--- EXTRACTED ENTRIES ---

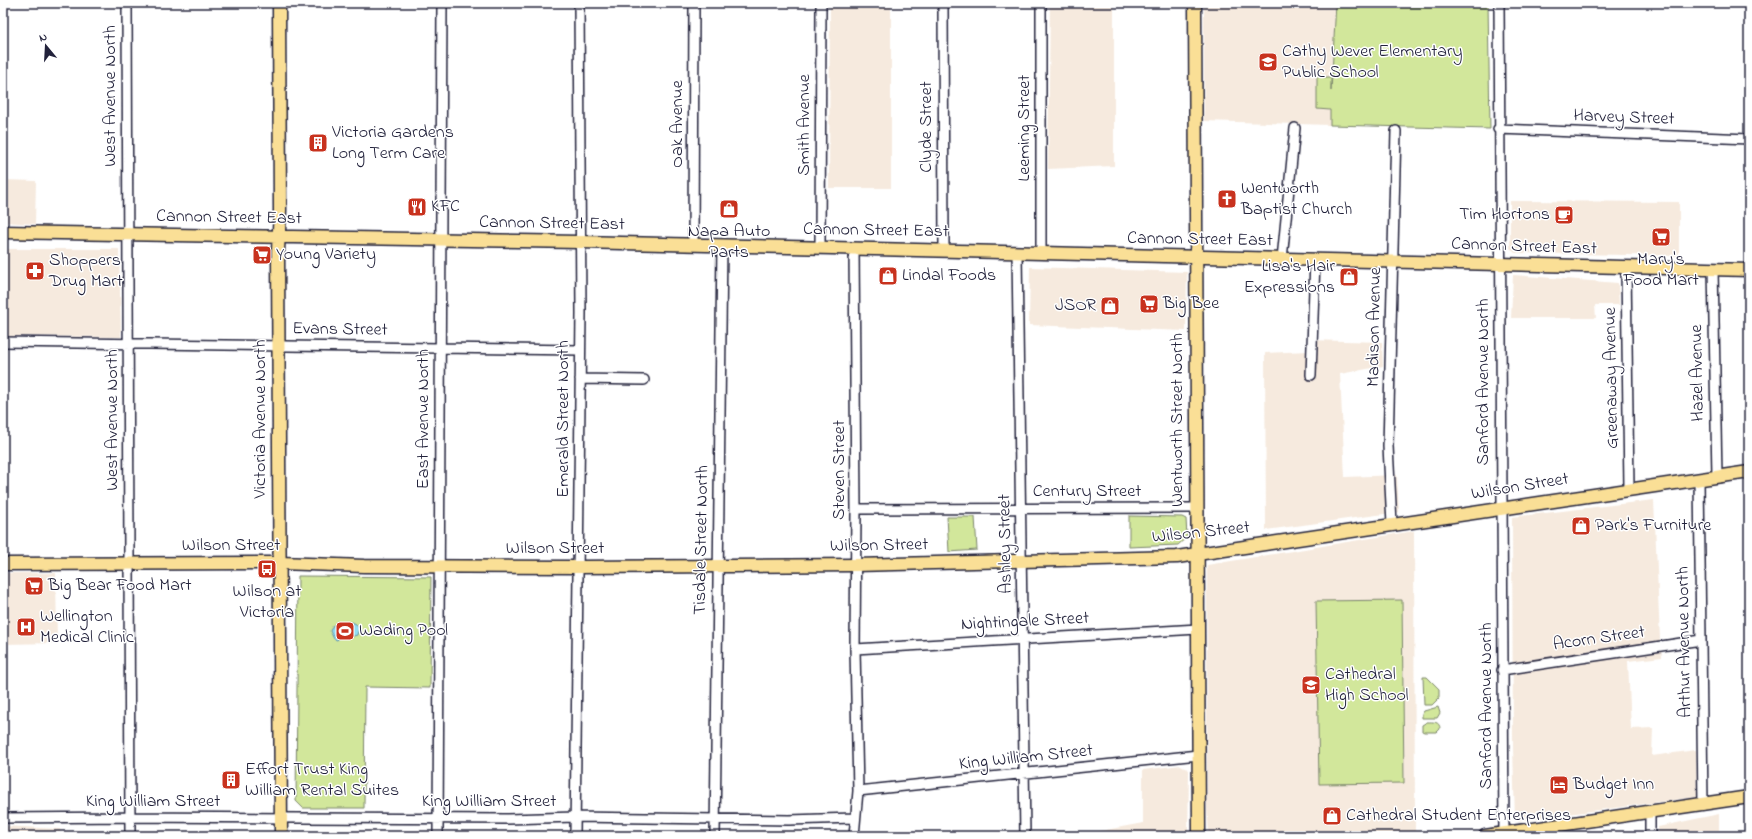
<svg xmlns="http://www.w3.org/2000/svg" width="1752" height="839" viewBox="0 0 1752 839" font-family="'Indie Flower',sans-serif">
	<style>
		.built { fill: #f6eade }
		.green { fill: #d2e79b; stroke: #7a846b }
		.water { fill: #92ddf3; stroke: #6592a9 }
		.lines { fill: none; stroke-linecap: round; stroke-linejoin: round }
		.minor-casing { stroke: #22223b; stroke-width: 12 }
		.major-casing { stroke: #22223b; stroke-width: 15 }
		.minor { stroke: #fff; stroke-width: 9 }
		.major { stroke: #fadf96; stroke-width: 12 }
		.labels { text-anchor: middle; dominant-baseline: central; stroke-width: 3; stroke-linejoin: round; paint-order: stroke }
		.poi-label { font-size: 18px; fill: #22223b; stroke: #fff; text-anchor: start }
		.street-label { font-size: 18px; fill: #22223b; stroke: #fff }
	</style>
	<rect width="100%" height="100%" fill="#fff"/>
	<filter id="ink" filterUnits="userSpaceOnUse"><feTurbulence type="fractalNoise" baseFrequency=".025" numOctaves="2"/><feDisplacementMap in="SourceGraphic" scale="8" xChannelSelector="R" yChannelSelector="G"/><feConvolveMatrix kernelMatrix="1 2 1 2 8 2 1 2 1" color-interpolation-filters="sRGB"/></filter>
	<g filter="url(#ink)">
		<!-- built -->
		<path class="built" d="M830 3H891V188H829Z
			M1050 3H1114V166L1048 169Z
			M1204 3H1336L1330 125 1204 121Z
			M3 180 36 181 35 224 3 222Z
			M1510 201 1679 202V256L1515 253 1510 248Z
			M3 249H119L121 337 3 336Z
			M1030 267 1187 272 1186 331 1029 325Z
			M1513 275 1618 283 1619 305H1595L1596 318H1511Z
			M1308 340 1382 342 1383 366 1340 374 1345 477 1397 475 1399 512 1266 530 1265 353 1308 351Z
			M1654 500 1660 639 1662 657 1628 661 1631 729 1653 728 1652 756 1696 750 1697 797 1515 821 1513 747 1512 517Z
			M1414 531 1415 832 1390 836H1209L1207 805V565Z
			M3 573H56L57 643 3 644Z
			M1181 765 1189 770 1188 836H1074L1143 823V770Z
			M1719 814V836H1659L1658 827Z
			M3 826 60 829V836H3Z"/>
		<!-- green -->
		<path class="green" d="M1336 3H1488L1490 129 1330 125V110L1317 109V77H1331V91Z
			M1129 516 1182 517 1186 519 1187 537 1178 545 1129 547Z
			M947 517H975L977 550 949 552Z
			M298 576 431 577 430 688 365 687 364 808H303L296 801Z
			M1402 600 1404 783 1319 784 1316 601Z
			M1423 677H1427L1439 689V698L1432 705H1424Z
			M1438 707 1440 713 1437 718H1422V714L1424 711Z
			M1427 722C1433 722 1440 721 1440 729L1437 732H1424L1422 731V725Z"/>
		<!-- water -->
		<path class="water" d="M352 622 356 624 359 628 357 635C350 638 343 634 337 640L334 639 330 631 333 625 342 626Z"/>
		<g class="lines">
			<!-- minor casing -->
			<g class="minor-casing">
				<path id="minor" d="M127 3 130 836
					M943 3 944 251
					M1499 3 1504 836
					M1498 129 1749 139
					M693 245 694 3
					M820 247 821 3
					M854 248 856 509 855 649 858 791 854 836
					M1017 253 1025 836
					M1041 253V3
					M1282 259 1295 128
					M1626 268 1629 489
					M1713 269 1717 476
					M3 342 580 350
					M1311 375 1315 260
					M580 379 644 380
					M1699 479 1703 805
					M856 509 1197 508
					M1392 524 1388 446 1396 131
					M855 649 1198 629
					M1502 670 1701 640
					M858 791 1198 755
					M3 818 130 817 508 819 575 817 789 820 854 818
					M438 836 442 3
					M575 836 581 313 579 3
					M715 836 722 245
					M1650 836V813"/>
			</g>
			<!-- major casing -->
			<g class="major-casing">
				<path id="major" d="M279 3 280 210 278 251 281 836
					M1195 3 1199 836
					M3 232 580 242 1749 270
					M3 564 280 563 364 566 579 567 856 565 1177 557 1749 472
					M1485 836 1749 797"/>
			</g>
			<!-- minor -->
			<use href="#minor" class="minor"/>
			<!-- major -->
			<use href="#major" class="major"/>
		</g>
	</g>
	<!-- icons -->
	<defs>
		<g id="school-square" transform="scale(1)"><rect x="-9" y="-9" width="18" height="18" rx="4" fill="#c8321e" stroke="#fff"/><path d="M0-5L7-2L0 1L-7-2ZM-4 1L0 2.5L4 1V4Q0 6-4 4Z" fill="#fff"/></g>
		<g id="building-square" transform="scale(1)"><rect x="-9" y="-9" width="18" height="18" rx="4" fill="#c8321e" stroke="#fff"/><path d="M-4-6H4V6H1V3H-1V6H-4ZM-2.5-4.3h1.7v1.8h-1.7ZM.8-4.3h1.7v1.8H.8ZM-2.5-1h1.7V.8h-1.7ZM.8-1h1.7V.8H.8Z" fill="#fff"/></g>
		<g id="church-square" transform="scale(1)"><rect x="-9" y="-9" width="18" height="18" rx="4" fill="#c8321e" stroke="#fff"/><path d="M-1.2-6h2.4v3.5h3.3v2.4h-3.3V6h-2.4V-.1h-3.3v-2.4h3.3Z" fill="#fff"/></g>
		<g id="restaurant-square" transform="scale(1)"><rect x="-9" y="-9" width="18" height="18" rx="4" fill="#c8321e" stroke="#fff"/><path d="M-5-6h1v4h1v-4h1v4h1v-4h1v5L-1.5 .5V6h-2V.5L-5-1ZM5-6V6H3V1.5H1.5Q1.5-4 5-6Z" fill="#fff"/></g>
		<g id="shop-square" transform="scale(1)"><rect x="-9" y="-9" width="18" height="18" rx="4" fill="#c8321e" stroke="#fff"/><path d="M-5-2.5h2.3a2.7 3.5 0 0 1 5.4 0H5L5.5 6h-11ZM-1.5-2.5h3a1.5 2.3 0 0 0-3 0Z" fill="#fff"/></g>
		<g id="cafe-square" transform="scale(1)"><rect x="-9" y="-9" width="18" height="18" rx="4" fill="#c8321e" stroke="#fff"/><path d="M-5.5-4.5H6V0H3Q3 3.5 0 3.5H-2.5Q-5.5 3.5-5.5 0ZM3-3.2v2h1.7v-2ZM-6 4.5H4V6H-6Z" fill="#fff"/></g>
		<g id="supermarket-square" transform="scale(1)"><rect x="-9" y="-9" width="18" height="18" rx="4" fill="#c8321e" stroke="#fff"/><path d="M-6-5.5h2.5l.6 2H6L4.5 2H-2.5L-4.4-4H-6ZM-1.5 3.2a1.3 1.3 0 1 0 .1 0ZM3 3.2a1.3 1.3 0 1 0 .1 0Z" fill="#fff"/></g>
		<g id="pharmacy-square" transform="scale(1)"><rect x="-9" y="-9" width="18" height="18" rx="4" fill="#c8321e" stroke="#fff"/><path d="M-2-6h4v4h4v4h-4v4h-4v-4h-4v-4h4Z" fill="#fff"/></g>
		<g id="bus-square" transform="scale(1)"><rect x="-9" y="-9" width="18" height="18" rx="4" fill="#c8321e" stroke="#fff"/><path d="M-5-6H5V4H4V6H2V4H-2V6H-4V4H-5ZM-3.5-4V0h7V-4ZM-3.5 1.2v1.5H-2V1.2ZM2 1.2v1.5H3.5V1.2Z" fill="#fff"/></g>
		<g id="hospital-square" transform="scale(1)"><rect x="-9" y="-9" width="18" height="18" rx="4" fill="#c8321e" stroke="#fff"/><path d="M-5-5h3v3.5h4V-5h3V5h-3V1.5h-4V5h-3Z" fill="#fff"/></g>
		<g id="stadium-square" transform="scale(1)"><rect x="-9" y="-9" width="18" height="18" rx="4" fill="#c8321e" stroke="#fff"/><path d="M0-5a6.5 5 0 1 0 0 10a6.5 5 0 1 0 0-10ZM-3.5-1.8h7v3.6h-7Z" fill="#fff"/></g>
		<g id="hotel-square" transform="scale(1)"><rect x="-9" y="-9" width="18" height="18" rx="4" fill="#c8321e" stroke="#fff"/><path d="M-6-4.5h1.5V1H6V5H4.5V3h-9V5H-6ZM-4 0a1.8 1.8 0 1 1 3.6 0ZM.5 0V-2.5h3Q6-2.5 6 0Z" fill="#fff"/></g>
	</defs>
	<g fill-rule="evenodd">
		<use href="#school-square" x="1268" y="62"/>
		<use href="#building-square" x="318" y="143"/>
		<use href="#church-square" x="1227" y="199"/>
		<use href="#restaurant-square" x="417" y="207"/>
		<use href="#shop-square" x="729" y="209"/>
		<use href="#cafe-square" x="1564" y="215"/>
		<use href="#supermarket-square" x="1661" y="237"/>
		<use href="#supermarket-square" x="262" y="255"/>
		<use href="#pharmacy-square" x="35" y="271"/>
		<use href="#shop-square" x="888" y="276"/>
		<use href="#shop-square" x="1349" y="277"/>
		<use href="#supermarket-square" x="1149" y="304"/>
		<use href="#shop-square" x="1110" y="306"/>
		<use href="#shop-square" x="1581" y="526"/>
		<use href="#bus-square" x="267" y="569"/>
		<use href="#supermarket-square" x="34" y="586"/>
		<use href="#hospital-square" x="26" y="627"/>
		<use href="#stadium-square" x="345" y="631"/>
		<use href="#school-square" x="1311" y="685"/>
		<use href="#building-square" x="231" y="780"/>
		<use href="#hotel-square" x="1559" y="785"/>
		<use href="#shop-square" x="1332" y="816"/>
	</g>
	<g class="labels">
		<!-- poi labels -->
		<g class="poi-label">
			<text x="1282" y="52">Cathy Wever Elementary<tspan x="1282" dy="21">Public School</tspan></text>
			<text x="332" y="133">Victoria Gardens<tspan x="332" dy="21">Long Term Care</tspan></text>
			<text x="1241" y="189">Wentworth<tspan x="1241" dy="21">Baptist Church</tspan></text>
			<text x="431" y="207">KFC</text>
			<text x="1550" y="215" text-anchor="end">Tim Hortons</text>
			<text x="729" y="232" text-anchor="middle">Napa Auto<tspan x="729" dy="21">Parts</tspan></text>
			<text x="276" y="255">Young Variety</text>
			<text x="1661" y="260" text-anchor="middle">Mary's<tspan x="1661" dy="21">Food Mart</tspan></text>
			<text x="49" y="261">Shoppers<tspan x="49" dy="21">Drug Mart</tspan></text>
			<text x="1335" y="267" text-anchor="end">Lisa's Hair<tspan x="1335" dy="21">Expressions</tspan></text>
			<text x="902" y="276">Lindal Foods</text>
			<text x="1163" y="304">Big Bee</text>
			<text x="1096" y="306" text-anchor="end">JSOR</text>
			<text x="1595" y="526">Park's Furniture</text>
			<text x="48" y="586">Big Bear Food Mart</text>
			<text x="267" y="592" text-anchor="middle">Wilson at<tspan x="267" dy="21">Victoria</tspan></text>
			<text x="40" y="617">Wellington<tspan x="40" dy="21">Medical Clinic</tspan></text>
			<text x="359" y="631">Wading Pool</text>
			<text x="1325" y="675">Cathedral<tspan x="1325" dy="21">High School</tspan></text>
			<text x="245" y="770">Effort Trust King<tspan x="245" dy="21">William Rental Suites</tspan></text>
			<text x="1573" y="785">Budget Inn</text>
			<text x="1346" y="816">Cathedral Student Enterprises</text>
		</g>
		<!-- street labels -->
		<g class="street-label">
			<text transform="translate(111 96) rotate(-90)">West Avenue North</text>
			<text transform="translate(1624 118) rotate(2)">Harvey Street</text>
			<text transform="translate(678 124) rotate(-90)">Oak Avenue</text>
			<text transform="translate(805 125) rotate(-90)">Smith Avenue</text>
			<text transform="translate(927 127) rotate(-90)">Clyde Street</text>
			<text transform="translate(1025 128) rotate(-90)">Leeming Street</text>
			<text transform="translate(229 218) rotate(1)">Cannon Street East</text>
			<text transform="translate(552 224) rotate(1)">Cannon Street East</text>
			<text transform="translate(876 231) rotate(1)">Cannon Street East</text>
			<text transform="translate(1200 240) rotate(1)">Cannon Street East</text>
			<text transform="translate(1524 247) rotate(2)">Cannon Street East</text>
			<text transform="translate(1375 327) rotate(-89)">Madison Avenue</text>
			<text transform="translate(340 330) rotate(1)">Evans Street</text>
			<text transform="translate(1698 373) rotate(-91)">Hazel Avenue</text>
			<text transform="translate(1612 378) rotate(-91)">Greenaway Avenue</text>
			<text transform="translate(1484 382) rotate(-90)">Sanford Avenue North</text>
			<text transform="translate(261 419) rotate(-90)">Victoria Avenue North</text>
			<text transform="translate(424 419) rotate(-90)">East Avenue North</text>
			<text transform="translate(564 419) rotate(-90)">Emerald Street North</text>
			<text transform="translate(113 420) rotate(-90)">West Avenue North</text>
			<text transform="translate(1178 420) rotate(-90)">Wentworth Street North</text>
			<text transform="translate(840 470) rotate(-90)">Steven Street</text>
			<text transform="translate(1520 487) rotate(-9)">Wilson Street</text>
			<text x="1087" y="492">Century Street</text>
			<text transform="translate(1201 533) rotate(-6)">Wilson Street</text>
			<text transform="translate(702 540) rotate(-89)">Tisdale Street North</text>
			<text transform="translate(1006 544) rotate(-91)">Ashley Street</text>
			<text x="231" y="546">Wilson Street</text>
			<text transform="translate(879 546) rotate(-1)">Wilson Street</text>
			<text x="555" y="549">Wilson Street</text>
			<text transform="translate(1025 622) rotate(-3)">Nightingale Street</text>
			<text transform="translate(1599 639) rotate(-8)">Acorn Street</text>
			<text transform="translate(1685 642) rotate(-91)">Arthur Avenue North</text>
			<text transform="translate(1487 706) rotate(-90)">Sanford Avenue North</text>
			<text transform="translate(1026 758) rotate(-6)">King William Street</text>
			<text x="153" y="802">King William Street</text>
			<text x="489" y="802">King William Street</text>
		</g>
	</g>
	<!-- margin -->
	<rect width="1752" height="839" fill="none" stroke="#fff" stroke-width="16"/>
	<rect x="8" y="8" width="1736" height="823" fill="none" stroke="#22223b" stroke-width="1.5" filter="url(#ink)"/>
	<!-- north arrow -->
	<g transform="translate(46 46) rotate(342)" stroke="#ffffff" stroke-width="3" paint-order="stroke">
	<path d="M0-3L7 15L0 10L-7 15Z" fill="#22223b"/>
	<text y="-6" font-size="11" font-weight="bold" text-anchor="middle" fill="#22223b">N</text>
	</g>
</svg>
* * *
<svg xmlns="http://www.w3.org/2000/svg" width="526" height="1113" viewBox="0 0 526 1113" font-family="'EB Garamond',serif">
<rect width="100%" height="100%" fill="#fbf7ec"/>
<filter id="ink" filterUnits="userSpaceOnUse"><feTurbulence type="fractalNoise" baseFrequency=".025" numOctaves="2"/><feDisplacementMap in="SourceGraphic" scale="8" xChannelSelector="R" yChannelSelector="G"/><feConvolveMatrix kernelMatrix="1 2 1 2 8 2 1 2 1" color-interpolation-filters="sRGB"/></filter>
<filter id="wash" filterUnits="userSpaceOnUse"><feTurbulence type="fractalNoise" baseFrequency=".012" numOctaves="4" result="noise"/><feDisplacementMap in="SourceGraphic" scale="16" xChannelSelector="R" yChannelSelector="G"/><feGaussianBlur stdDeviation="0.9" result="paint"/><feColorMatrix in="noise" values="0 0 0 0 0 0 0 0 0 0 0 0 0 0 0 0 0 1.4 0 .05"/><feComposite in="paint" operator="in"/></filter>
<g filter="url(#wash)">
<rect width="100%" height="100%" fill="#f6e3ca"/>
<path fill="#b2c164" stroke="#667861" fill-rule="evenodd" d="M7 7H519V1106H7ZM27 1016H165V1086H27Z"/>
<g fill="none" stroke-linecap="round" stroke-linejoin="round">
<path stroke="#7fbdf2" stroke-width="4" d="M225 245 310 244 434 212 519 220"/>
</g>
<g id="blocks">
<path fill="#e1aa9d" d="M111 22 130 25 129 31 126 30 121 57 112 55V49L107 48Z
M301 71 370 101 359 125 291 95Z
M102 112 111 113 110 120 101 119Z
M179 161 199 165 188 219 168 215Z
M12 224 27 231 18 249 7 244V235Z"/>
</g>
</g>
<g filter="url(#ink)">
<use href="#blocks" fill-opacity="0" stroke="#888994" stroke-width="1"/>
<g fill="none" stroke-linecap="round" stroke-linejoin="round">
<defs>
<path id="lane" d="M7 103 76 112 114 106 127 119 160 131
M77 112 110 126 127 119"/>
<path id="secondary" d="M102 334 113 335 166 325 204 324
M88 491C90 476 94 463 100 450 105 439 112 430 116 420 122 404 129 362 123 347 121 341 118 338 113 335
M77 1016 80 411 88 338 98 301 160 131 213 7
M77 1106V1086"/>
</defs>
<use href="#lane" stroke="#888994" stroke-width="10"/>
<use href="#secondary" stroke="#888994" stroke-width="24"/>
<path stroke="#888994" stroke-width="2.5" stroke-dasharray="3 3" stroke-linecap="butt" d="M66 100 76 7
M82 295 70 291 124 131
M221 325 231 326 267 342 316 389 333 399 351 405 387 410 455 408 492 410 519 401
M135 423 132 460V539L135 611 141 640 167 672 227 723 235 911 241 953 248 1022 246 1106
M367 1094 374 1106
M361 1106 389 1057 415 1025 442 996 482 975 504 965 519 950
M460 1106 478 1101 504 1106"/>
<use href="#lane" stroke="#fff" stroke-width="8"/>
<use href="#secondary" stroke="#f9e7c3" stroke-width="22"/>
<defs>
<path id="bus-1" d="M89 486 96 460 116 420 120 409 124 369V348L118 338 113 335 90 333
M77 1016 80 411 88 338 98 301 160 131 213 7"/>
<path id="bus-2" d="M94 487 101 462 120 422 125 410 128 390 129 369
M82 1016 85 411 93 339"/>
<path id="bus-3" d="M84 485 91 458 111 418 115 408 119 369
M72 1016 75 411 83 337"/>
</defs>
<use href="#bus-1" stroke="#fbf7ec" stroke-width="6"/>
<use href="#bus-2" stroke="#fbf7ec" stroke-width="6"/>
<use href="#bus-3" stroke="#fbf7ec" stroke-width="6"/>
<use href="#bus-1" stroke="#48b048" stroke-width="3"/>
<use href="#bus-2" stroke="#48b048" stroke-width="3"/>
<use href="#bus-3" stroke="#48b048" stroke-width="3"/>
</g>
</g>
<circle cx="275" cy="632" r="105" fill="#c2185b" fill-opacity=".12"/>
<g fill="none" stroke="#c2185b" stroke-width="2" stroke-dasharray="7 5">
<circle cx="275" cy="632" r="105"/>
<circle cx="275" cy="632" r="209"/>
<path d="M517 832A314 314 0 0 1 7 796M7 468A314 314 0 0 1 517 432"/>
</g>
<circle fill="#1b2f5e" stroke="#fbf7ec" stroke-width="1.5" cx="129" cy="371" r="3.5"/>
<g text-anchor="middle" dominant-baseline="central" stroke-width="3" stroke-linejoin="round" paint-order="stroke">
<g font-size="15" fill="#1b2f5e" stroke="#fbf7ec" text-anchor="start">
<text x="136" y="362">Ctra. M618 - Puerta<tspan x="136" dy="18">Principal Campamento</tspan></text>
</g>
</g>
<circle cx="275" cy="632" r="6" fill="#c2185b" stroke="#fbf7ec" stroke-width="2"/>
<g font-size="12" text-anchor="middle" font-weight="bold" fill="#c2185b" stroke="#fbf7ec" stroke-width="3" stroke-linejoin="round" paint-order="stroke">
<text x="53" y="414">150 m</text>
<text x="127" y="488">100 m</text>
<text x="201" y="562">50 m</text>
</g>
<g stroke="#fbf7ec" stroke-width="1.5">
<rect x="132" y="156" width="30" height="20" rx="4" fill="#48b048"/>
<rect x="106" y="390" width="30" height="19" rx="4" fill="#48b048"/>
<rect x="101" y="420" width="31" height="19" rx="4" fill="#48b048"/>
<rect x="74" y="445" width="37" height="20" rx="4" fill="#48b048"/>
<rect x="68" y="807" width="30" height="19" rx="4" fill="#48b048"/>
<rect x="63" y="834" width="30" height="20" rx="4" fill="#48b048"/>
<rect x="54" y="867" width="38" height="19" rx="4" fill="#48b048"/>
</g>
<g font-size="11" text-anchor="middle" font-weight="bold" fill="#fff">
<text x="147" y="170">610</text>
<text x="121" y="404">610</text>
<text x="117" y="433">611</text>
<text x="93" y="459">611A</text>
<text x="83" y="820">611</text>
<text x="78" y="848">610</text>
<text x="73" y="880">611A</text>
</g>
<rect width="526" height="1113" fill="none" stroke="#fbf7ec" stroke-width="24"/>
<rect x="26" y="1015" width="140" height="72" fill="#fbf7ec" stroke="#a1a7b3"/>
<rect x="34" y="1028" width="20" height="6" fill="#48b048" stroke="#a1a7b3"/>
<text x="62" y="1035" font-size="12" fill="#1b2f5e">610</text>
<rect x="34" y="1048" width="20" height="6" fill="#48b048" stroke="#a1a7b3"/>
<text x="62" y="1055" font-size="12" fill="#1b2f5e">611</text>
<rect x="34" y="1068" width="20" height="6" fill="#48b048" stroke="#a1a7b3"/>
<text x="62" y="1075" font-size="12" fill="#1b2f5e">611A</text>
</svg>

--- WORK TASK ---
With "lines" as the search string, filter the records and return each line that has it.

--- OUTPUT OF THE TASK ---
		.lines { fill: none; stroke-linecap: round; stroke-linejoin: round }
		<g class="lines">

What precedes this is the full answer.